Beybağı Geçiti 2 Nolu Kilisesi’nin güney cephesinde ve Direkli Kilise’nin naosunun güneybatı tarafında, dikdörtgen planlı ek mekânın olduğu görülmüştür (Fot. 320,382). Üst örtülerinin beşik tonozlu olduğu tespit edilmiştir. Direkli Kilise’nin ek mekânının girişinde, dikdörtgen planlı arşitrav mevcuttur (Fot. 381). Direkli Kilise’nin ek mekânının üst örtüsünde görülen uzun bir korniş, tonozu ikiye ayırmaktadır. Kornişin iki tarafında beş adet olmak üzere, toplam on adet kıvrımlı sütunun olduğuna rastlanılmıştır (Fot. 387). Sarıca Kilisesi’nde dikdörtgen planlı trapeza bölümünün olduğu tespit edilmiştir (Fot. 429). Diğer kiliselerde böyle bir bölüme rastlanılmamıştır.

Anadolu Bizans Mimarisi’nde çok fazla örneğini gördüğümüz kapalı yunan haç planlı yapılara, Kapadokya bölgesinde yer alan Bezirhanı A Kilisesi, Göreme Kızlar (17) Kilisesi, Göreme 25 nolu Kilise, Ihlara Karanlık Kilise, Açıksaray Kilisesi, Soğanlı Kilise, Belisırma Direkli Kilise), Göreme Kılıçlar Kilisesi, Göreme Elmalı Kilisesi ile Frigya bölgesindeki Ayazin A Kilisesi kapalı yunan haç planında inşa edilen yapılara örnek olarak gösterilmektedir.

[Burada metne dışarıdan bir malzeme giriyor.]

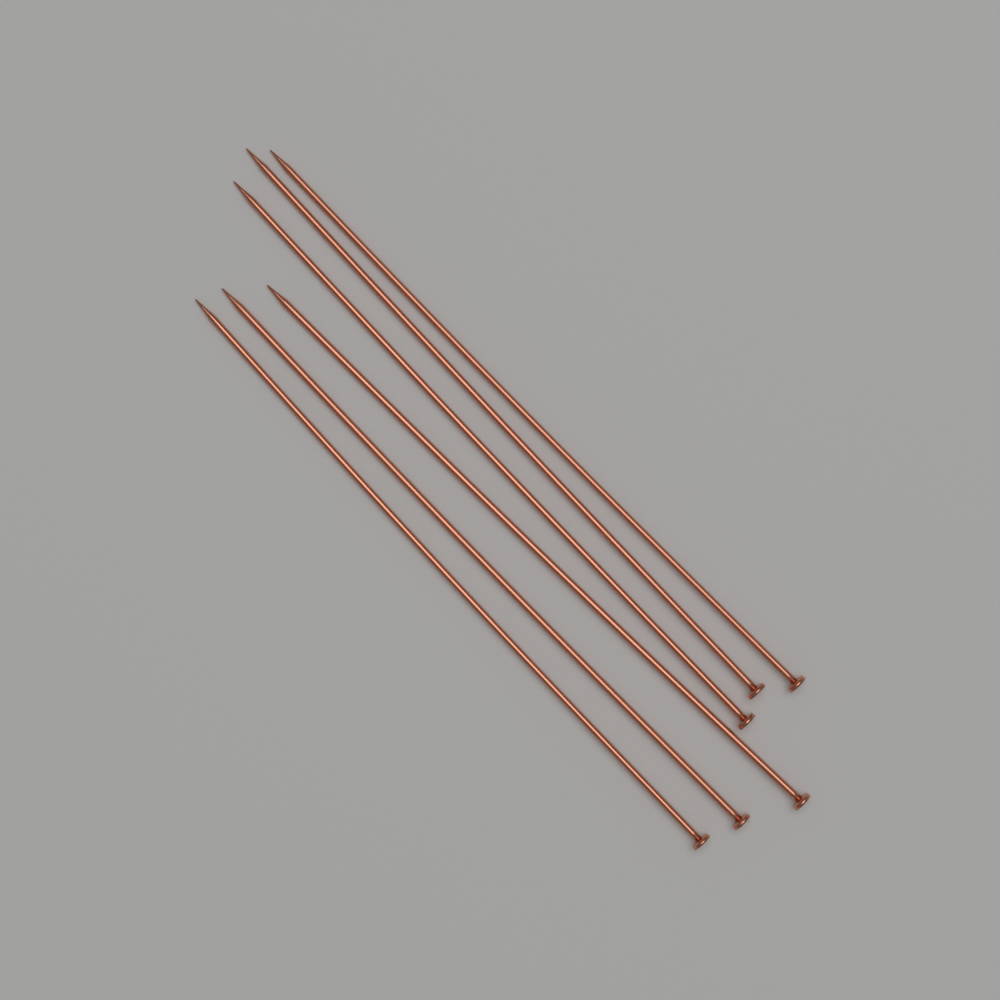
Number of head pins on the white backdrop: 6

Tez kapsamı dâhilinde incelenen yirmi sekiz yapı içerisinde yer alan ve dört plandan ayrı olarak değerlendirilen Hallaç Manastırı, avlulu manastırlar gurubuna girmektedir. Yapının kuzey, doğu ve batı olmak üzere üç cepheli olarak inşa edildiği yapılan çalışmalar ile tespit edilmiştir. Manastır kompleksi içerisinde; kilise, toplantı bölümü, keşiş bölümü, mutfak ve hastane bölümünün olduğuna rastlanılmıştır. Yapı içerisinde yer alan St. Paul Kilisesi’nin kapalı yunan haçı planı içerisinde değerlendirilmesi yapılmıştır.

Kompleksin içinde yer alan St. Paul Kilisesi’nin, güneybatı cephesine konumlandırılmış olan şapel bölümünün, serbest haç planında inşa edildiği tespit edilmiştir (Şek. 47). Üstü kubbe ile örtülü iki ayrı bölümden meydana geldiğine rastlanılmıştır (Fot.439). Kubbelere geçiş pandantif ile sağlanmaktadır. Merkezdeki ana kubbeyi, kare kaide üzerine oturtulmuş sütunların taşıdığı görülmüştür (Fot. 441). Bu sütunlardan üç tanesi kırılmış, bir tanesi ise sağlam durumda olup sütun başlıkları kare planlı ve kademeli olarak yapılmıştır.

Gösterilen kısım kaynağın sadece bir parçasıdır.